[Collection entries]
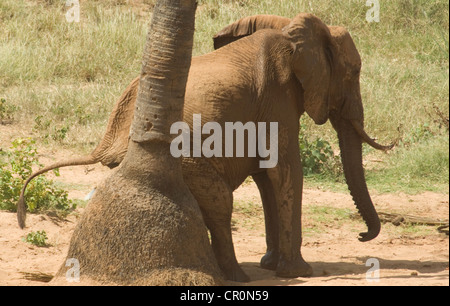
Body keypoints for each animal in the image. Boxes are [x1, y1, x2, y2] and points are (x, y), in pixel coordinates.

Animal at [16, 14, 390, 282]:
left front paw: (272, 266)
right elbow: (283, 171)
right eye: (353, 73)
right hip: (181, 158)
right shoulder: (279, 97)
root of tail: (109, 141)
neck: (288, 27)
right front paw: (298, 272)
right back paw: (237, 277)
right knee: (220, 200)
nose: (361, 236)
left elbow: (266, 176)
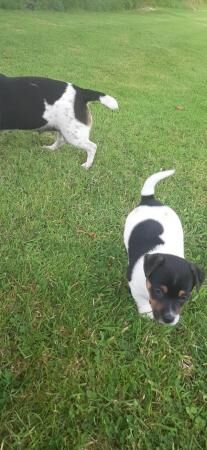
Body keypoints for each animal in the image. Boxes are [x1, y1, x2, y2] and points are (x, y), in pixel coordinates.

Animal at [123, 171, 205, 326]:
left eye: (184, 297)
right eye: (158, 291)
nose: (169, 319)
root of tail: (150, 201)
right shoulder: (134, 286)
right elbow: (141, 300)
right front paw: (146, 313)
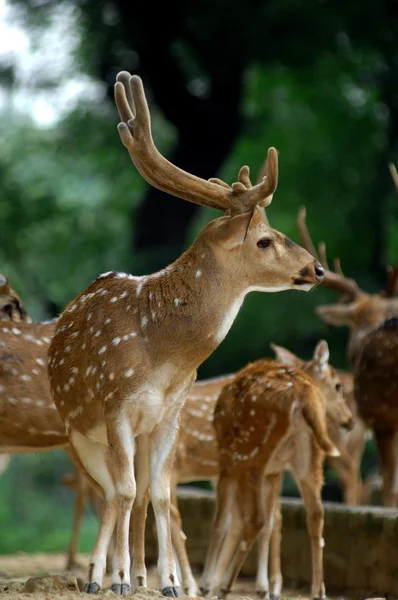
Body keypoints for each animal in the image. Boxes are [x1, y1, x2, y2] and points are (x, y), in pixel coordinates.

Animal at [47, 70, 324, 596]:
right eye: (264, 240)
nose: (317, 268)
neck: (165, 358)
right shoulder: (115, 405)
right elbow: (126, 491)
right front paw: (117, 580)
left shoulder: (168, 414)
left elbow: (156, 494)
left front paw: (170, 583)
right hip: (77, 432)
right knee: (108, 491)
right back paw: (97, 575)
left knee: (132, 495)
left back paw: (135, 573)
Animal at [199, 342, 352, 600]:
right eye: (337, 385)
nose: (350, 420)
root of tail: (304, 395)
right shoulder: (275, 471)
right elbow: (271, 522)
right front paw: (265, 587)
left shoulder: (227, 462)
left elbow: (221, 522)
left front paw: (207, 584)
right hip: (308, 457)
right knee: (316, 513)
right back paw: (318, 591)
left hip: (250, 451)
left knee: (255, 519)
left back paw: (225, 585)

* THE TASK *
Copy exactly, and only, the lines from the first entry through the line holding "left shoulder: (227, 462)", both ends included, leaving out every picture.

* OUTPUT OF THE EXERCISE *
Body keypoints for each animal in the image. Boxes are [x1, y1, x2, y2] and points are (x, y), in pixel coordinates.

Animal at [16, 14, 390, 282]:
left front paw: (272, 266)
right elbow: (283, 171)
right eye: (353, 73)
right hip: (181, 158)
right shoulder: (279, 97)
root of tail: (109, 141)
neck: (288, 27)
right front paw: (298, 272)
right back paw: (237, 277)
right knee: (220, 200)
nose: (361, 236)
left elbow: (266, 176)
Body keypoints for each animal in the image. Boxes are [x1, y1, x2, y2] and points are (x, y), in pixel coordinates.

Animal at [123, 171, 205, 326]:
left eye: (184, 297)
right eye: (158, 291)
nose: (169, 319)
root of tail: (150, 201)
right shoulder: (134, 286)
right elbow: (141, 300)
right front paw: (146, 313)
Body keypoints for each animal in the image. Boxes are [x1, y1, x2, y2] and points are (x, y), in pixel coordinates.

Animal at [47, 70, 324, 596]:
right eye: (264, 240)
nose: (317, 268)
neck: (165, 358)
right shoulder: (115, 405)
right elbow: (126, 491)
right front paw: (117, 580)
left shoulder: (168, 414)
left elbow: (156, 494)
left front paw: (170, 583)
right hip: (77, 432)
right knee: (108, 491)
right back paw: (97, 575)
left knee: (132, 495)
left back paw: (135, 573)
Animal at [199, 342, 352, 600]:
right eye: (337, 385)
nose: (350, 420)
root of tail: (304, 395)
right shoulder: (275, 471)
right elbow: (271, 522)
right front paw: (265, 587)
left shoulder: (227, 462)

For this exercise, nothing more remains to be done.